En los cursos diarios ya nos hemos acostumbrado a sentarnos en los mismos asientos y a hacer los ejercicios con la misma gente. Yo me reúno con la chica rusa, que se llama Ana, y la ‘turquistaní’, que tiene un nombre que nunca recuerdo y que suena algo así como ‘Shatitá’. Ellas se han hecho muy amigas porque se pueden comunicar en ruso. Me tratan como si yo fuera una especie de tía amable y nos reímos mucho. Cuando tenemos que inventar una historia, hacemos elaborados guiones que a veces no podemos recordar.

Esta semana teníamos que representar a tres personajes que no se conocían entre sí y debían hablar de sus profesiones, sus actividades y sus gustos. Es un ejercicio que siempre se hace cuando uno estudia idiomas, improvisar sobre un tema que se supone de la vida cotidiana. Pero hicimos un enredo tal con los personajes, los gustos, las edades y las actividades de cada quien que al final terminamos saltándonos el guión y muertas de la risa. Creo que es lo más agradable de las clases: inventar historias con el poco vocabulario que vamos aprendiendo.

En las clases de fonética tengo dos compañeros mexicanos, una chica que se llama Erika y un muchacho muy joven que se llama Julián. Ellos me adoptaron porque el idioma materno común es una especie de bendición en esta torre de Babel. Conversamos un rato antes y después de las clases y ya sabemos un poco de cada uno. Julián está sin agua caliente en su residencia y Erika se va a casar en diciembre con su novio francés. A los dos les hace mucha falta su país.
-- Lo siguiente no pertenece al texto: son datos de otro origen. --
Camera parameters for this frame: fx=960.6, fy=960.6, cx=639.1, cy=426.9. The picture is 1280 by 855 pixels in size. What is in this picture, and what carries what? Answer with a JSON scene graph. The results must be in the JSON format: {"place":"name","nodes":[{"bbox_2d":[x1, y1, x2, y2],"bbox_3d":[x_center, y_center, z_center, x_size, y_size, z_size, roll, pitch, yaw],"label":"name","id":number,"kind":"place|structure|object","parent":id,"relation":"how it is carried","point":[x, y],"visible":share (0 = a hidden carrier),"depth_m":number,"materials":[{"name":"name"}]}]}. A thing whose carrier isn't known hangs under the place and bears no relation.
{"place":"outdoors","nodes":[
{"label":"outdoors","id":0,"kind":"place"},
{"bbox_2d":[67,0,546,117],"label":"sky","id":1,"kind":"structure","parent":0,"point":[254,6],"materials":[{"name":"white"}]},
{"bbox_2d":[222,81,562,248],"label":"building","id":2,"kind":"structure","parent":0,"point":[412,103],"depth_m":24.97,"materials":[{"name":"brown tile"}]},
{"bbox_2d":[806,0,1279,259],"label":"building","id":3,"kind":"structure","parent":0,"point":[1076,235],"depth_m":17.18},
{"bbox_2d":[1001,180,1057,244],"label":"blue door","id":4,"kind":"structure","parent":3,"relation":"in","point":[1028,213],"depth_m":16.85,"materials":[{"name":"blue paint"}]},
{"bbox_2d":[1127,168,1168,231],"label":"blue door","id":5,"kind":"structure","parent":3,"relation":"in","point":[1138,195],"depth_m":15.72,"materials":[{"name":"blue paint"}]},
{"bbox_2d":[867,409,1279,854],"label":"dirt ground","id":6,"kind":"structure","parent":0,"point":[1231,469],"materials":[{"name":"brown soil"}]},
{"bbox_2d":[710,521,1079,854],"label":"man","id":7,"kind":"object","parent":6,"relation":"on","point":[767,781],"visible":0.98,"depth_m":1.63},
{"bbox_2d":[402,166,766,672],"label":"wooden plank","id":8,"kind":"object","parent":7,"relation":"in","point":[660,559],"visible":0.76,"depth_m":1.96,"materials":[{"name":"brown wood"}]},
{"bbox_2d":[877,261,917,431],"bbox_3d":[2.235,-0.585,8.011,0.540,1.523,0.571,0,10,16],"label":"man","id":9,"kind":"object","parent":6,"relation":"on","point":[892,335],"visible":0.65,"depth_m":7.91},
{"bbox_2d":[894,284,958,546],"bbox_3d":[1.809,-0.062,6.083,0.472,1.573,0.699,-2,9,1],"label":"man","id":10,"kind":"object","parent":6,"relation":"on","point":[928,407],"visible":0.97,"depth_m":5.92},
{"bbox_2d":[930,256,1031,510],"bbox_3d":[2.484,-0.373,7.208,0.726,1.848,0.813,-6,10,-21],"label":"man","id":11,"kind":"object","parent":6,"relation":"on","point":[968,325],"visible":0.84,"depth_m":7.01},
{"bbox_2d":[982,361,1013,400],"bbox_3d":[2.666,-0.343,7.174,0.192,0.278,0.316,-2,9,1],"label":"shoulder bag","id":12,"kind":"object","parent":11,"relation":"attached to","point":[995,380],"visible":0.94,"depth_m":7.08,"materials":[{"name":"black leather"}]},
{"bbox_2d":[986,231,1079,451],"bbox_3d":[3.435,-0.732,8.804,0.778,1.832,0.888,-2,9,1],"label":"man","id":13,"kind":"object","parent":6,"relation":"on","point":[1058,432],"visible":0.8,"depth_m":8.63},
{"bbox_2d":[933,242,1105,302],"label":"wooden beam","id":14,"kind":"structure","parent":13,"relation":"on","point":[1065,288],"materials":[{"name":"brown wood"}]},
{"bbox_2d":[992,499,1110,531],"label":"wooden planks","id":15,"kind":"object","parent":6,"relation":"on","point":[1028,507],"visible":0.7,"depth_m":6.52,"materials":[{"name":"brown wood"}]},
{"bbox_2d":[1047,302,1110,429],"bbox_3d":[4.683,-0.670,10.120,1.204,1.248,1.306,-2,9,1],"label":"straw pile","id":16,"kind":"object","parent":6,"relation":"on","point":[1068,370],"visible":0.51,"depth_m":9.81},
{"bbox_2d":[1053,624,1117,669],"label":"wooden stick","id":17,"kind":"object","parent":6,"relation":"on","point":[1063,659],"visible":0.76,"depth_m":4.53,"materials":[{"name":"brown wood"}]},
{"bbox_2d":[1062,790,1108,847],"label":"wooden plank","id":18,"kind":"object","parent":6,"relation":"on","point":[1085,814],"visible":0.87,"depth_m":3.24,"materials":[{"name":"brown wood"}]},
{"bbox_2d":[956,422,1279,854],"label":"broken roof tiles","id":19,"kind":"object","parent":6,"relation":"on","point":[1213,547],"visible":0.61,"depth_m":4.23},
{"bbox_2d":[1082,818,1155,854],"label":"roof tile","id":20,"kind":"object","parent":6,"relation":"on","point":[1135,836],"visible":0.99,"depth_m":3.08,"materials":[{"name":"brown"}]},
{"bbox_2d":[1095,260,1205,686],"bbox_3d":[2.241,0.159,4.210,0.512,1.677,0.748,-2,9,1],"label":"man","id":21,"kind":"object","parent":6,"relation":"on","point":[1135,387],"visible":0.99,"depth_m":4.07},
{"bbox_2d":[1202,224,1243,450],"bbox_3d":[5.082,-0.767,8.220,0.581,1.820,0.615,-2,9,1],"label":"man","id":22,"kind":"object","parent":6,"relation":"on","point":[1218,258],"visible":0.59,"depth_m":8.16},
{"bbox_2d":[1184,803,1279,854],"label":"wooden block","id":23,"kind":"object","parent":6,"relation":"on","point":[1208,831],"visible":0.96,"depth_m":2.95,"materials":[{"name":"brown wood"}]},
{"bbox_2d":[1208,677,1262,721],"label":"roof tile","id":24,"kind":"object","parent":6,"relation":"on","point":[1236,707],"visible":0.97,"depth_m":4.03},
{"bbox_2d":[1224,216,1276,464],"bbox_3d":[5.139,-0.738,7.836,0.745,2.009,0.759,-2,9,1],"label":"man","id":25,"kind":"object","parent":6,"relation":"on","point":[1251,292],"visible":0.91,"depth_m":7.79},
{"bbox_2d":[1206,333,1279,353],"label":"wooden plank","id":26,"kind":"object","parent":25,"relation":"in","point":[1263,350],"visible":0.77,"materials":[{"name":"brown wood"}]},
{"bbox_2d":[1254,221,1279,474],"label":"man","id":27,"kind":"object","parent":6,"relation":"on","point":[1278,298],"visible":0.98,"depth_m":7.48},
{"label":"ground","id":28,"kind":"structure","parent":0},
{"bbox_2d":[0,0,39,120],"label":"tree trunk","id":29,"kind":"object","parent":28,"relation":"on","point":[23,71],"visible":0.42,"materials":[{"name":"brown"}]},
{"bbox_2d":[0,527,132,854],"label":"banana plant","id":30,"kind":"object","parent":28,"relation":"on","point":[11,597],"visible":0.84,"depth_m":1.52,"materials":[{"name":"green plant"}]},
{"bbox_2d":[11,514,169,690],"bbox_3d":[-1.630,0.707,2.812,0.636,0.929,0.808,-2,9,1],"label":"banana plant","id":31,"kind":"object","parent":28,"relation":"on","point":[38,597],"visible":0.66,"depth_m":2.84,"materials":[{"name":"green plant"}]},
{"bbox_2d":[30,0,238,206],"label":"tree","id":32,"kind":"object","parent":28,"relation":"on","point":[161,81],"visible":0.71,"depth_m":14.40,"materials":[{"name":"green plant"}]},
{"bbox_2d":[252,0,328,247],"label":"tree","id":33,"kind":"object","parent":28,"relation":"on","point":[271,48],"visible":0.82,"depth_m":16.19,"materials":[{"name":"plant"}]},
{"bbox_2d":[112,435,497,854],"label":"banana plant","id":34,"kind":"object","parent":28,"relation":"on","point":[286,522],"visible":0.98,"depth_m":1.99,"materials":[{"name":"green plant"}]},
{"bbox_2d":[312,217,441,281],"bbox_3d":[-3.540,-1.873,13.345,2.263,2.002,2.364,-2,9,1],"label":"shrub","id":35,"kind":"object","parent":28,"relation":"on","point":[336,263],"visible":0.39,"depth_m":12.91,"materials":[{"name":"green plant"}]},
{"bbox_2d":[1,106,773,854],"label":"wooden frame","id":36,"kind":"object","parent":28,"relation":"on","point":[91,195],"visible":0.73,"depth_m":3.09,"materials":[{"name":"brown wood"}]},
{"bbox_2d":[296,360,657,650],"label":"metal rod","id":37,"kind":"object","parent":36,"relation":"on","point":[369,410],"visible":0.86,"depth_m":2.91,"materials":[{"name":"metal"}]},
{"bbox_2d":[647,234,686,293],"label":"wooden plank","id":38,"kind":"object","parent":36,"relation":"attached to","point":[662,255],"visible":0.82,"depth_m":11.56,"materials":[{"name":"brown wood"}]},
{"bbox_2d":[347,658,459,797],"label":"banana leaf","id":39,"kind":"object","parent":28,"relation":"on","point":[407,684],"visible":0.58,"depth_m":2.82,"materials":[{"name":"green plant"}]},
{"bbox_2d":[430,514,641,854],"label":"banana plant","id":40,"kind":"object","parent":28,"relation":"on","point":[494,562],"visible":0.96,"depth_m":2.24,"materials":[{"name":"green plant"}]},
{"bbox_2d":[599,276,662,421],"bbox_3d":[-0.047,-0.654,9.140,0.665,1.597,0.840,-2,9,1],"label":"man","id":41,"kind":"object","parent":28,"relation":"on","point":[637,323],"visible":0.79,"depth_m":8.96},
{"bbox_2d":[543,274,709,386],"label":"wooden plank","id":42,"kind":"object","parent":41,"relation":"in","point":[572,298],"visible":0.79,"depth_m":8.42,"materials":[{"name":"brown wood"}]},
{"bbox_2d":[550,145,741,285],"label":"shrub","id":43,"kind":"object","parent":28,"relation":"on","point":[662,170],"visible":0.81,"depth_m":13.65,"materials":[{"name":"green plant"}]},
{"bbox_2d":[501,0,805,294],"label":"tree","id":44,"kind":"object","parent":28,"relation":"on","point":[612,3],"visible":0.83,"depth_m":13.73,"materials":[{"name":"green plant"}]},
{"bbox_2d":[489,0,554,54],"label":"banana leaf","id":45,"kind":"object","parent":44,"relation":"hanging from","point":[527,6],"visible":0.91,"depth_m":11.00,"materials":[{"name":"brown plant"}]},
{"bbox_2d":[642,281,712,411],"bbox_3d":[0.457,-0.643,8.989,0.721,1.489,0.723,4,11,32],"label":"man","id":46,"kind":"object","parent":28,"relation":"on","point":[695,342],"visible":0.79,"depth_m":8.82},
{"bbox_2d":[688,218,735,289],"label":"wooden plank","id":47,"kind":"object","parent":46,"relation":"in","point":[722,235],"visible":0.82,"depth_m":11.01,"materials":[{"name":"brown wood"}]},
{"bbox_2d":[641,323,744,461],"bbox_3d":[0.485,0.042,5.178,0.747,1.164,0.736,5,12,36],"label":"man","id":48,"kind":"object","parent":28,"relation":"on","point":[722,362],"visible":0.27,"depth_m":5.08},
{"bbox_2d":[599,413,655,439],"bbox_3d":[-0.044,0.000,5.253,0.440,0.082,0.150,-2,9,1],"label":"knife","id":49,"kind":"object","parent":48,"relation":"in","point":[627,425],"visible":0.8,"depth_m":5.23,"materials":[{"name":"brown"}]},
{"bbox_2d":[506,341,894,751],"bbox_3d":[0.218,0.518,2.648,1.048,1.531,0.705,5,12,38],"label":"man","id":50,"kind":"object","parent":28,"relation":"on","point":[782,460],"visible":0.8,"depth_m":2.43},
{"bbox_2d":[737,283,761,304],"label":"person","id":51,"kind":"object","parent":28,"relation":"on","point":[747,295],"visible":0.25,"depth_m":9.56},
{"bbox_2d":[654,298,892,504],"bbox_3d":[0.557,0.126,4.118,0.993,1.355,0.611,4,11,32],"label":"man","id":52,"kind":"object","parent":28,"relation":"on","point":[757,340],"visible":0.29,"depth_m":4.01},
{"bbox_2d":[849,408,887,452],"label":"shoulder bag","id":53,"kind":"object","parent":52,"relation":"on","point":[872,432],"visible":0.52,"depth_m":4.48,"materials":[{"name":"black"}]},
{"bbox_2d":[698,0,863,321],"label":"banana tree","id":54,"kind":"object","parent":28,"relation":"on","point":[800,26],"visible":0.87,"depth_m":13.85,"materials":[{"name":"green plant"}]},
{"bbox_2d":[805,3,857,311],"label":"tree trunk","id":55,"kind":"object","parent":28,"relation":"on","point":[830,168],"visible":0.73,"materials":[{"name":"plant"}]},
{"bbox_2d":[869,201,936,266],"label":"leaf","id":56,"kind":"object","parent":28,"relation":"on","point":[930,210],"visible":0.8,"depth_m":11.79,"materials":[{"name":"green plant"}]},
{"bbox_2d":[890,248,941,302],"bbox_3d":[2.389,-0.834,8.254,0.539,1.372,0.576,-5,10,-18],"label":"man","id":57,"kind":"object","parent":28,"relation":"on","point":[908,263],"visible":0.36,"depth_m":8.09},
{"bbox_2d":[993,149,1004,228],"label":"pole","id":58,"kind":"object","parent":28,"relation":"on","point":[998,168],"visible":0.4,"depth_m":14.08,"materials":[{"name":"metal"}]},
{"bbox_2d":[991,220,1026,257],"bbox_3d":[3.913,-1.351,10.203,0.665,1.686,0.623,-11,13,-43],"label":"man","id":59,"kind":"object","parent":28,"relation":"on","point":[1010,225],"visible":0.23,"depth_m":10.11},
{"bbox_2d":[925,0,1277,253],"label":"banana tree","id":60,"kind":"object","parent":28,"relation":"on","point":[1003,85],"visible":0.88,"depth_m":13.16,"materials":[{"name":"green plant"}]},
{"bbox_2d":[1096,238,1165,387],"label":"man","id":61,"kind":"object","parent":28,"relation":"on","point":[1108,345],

Yo trato de no hablar de mis nostalgias porque me desmorono.

En estos días me he dado cuenta de que estudiar otro idioma es tal vez una de las empresas más ingenuamente optimistas que uno puede emprender. Uno sabe que jamás va a dominar del todo el idioma que está aprendiendo, y mucho menos si lo aprendes pasados los cuarenta. Y aún así, uno persevera. Uno se sienta frente al libro de ejercicios y trata de memorizar las reglas, las conjugaciones, la pronunciación y la concordancia.

Uno persevera porque aprender otro idioma es el ejemplo más claro de lo que alguien llamó ‘pesimismo de la razón, optimismo de la voluntad’. Contra toda lógica, aún ante la evidencia de que la inmensidad de otra lengua –y otra cultura- nos rebasa y es imposible de abarcar, uno se empeña en enfrentar su ignorancia, una palabra a la vez. Tal vez sea la mejor manera de aprender a estar en el exilio: un verbo a la vez, una concordancia a la vez, un día a la vez.